I checked “By the time I’m finished, they’ll be no-one left to remember” though that’s an exaggeration: I’d probably be able to avoid “pushing the button.”

The worrying part is how many voters think Ted Cruz and the current GOP aren’t extreme enough. They think that they are sellouts.

Like others I would be terrible at allowing business as usual to continue in DC. I would strive towards a balanced budget and get rid of a lot of agencies, which would save the taxpayers a lot of money but cost a lot of government workers their jobs.

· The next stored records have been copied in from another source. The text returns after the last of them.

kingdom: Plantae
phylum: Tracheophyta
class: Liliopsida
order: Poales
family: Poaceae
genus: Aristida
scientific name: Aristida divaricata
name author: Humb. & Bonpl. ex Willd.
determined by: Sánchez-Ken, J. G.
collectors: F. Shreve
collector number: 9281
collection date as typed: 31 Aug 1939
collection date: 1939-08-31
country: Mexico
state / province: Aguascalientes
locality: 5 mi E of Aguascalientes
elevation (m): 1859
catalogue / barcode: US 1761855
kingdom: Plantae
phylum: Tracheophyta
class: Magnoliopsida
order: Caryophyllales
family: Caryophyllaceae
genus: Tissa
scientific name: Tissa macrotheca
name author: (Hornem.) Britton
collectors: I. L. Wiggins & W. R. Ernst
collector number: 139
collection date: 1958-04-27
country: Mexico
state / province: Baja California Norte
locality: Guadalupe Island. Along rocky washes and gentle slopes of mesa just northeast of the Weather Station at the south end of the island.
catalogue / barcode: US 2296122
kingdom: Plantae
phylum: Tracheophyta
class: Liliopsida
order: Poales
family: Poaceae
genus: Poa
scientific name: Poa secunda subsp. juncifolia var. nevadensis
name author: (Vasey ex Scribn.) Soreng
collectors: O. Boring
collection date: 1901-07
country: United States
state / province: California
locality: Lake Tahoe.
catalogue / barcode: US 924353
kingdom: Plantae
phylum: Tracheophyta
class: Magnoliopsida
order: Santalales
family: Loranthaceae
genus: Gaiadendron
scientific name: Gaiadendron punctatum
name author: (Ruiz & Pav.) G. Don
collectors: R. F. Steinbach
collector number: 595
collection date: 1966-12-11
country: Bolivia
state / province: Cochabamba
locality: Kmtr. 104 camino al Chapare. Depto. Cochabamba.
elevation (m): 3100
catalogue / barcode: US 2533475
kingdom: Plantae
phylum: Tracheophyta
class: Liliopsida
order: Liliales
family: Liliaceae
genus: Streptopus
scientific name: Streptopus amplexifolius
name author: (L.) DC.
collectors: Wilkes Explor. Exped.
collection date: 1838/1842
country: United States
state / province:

I would be ranked right there among Chester A. Arthur or Franklin Pearce, not even up to the notoriety of Millard Fillmore. A footnote to history or a joke category on Jeopardy!

Kill all opposition.

I don’t suffer fools very well, so I expect that by the middle of my term I’d have alienated whatever base of support elected me, and consequently I’d get little done. I’d have no chance in hell of getting re-elected for a second term.

I figure I’d end up in the Franklin Pierce Gallery of Footnote Presidents[sup]TM[/sup]. Altho that would probably be better than ending up in the George W Bush/Barak Obama Hall of Presidents That Most People Ended Up Hating[sup]TM[/sup]. (I’ve never believed in the idea that it’s better to reign in Hell than to serve in Heaven.)

I’d be terrible at public speaking. I can barely come up with anything to say in any speech longer than 30 seconds. And in televised debates I’d be toast.

That being said, my policies would be:

  1. No more appeasement of China, Russia or North Korea.
  2. A flat income tax of 10% for everyone earning $10,000 or more.
  3. A balanced-budget amendment.
  4. Have the GAO identify areas of wasteful spending. Then cut them out.
  5. Increase arms sales to ally nations.
  6. Force hospitals to be transparent about their prices and prohibit them from deviating from listed prices.
  7. Hold the media to much greater accountability. Make libel, slander and liability laws much stiffer for the media.

I wouldn’t be the top 5 because I can’t stand people and don’t like to manage them. However, my ultraliberal stances make me historically in tune with what Americans want, and my legacy in terms of laws and precedence will stand the test of time. Eventually, Americans will catch up to what I was promoting and realize how far ahead of the game I was

I’d consider every decision to be a choice between doing nothing and pushing the big red button.

Somewhere between Millard Filmore and Rutherford B Hayes.

The one talent I have that might be helpful is that I can listen to just about any crazy opinion or theory, and sit there and smile and nod in response. Everybody could tell me their plans and I’d just smile and nod. Then I’d go and do whatever I wanted.